La Iglesia advierte a Milei: "Falta diálogo y empatía" y alerta por la "parálisis del desempleo"
26 de mayo de 2026
En el Tedeum del 25 de Mayo, el arzobispo García Cuerva sacudió al oficialismo al advertir sobre la "parálisis" que provocan la falta de trabajo y el ahogo a la clase media. Un duro reclamo de empatía y diálogo frente a un Milei que escuchó en primera fila los límites éticos al ajuste individualista.
A partir de una metáfora evangélica sobre un paralítico y los hombres que lo cargan para buscar una solución colectiva, García Cuerva apuntó directamente contra la insensibilidad de la gestión actual y la falta de empatía con los sectores más postergados. Para el prelado, la verdadera "parálisis" que hoy sufre la sociedad argentina no es técnica ni macroeconómica: está ligada de forma directa a la falta de empleo, la destrucción de la educación y la pérdida sistemática de oportunidades para la clase media y los trabajadores asalariados.
El fin del individualismo de mercado
El corazón del mensaje de García Cuerva caló hondo en el dogma libertario. En un contexto donde desde la Casa Rosada se promueve el sálvese quien pueda y se concibe al país como un mero mercado de transacciones, el arzobispo plantó una bandera netamente humanista y colectiva: "No somos una suma de individuos que circunstancialmente viven en un territorio. Somos mucho más que eso: somos una Nación", sentenció.
Esta definición eclesiástica representa un límite ético directo contra el intento oficial de desmantelar el entramado social y las funciones básicas del Estado. La advertencia sobre el avance del individualismo descarnado resuena con fuerza en los barrios y las fábricas, donde las familias trabajadoras ya no solo sufren la licuación de sus ingresos frente a tarifas impagables, sino el desamparo de un Gobierno que se desentiende de las consecuencias de sus propias decisiones económicas.

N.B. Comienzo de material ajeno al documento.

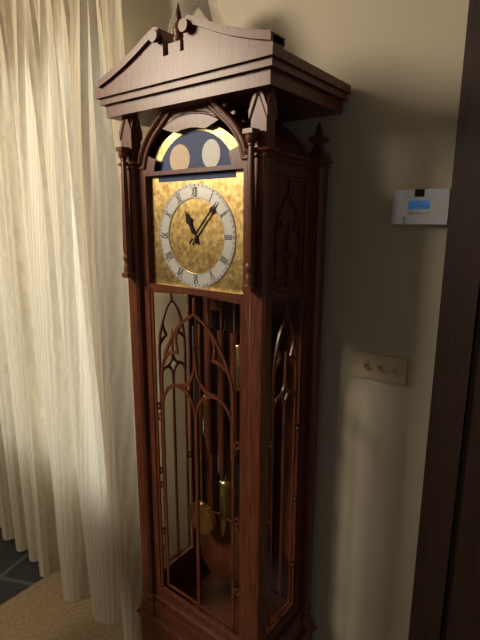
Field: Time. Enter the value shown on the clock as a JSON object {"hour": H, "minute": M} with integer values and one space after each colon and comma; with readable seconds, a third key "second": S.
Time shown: {"hour": 11, "minute": 7}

Con el conocimiento quirúrgico de quien camina los pasillos institucionales, García Cuerva no dejó pasar la violencia retórica que el oficialismo utiliza como principal herramienta de construcción política. El pedido de "desarmar el lenguaje, renunciando a las palabras hirientes, al juicio inmediato y a las calumnias" fue un dardo directo al corazón de la estrategia de comunicación oficial, usualmente delegada en ejércitos de troles y descalificaciones sistemáticas hacia todo aquel que exprese un disenso.

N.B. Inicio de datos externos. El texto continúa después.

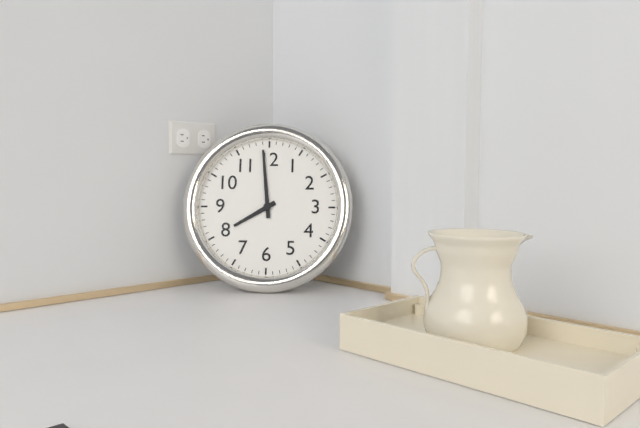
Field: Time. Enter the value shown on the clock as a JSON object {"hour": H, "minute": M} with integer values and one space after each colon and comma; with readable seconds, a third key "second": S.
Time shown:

La reacción en la periferia oficialista no tardó en llegar: desde el riñón legislativo de La Libertad Avanza, figuras como Bertie Benegas Lynch salieron rápidamente a cruzar al arzobispo con el viejo manual de la polarización, acusando a los obispos de "militar con sotana". Es el reflejo condicionado de una dirigencia que carece de reflejos para el debate de fondo y que prefiere el barro de la intolerancia antes que sentarse a construir consensos mínimos.

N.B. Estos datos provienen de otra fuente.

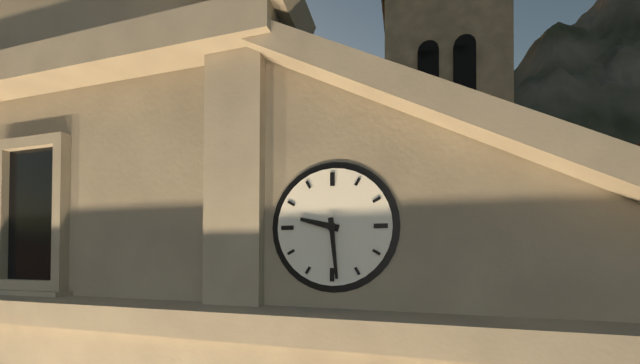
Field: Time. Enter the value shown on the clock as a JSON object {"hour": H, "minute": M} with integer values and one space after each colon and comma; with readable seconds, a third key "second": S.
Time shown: {"hour": 9, "minute": 29}
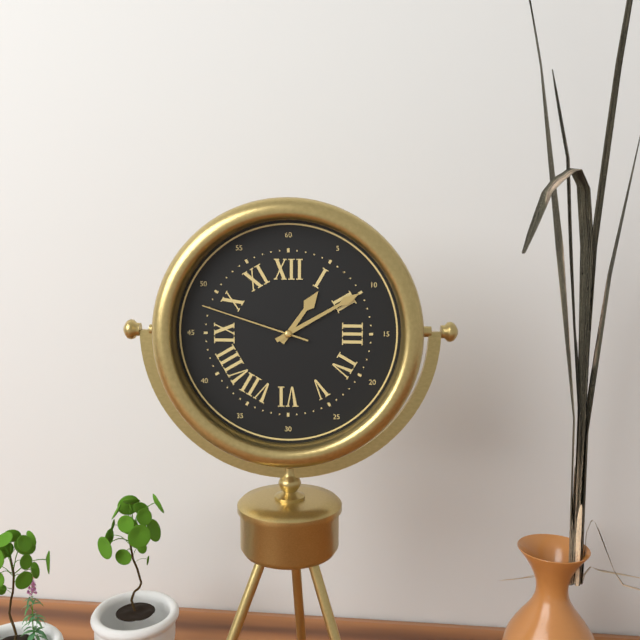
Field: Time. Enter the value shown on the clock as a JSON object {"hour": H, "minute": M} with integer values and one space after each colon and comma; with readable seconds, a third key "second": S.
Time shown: {"hour": 1, "minute": 10, "second": 48}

Mientras los índices de confianza en el gobierno continúan mostrando un goteo constante y la recesión económica congela la actividad de las pymes y los comercios de barrio, la Iglesia dejó en claro que la salida a la crisis no vendrá de la mano de la especulación financiera ni del egoísmo de mercado, sino de la reconstrucción urgente del diálogo y el entramado social de los que verdaderamente sostienen al país con su esfuerzo diario.